Official biographies say he was born in eastern Anhui province, and joined the party at the height of the Cultural Revolution in 1964 when he was studying hydroelectric engineering at Beijing's prestigious Tsinghua University.

One entry - excised after he took over as party chief - mentioned his liking for table tennis and ballroom dancing. In university, he was known to "dance solo at parties", according to China's People's Daily newspaper.

Hu Jintao (L) Jiang Zemin (C) and Deng Xiaoping (R) meets delegates of the Communist Party Central Committee in Beijing, 19 Oct 1992 Mr Hu (left) was Deng Xiaoping's protégé, not Jiang Zemin's

After graduating, he worked his way up through the ranks in the Ministry of Water Conservancy and Power.

Mr Hu once admitted he did not plan to have a career in politics. However, his successful rise within the Communist Party began after Deng Xiaoping's ascension to power in the late 1970s.

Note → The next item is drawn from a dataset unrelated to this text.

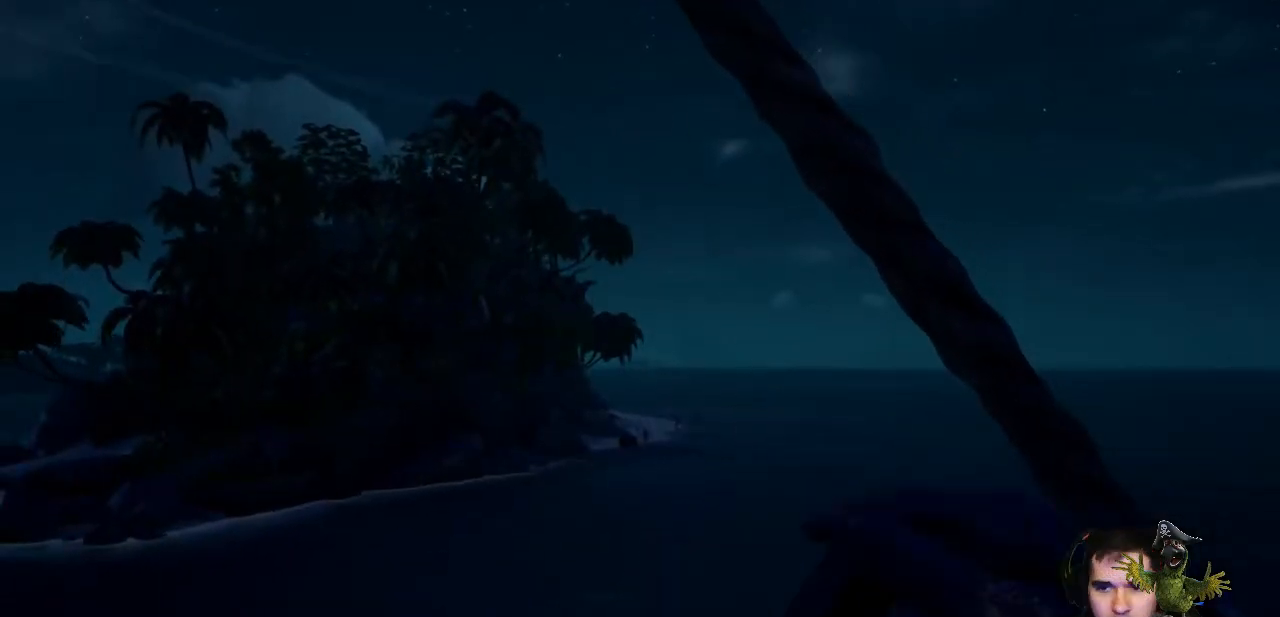
{"buttons": [], "left_stick": "center", "right_stick": "center", "events": []}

He was one of several young administrators promoted rapidly because of their performance or patrons.

Hu Jintao has served in key posts in some of China's poorest and most remote provinces. He headed the Communist Youth League in Gansu and became party chief in Tibet and Guizhou.

In Tibet, he demonstrated his toughness when he responded to separatist protests by declaring martial law, paving the way for similarly harsh measures to be used to end the Tiananmen Square demonstrations in Beijing.

When Mr Hu returned to Beijing as a member of the Politburo's seven-man Standing Committee in 1992, he took over key tasks such as handling personnel matters and supervising the ideological training of top officials.

According to the People's Daily, Mr Hu said: "A good leader must have firm beliefs and lofty pursuits, do solid work, seek no fame or gain, do away with a bureaucratic air and share the feelings of the masses."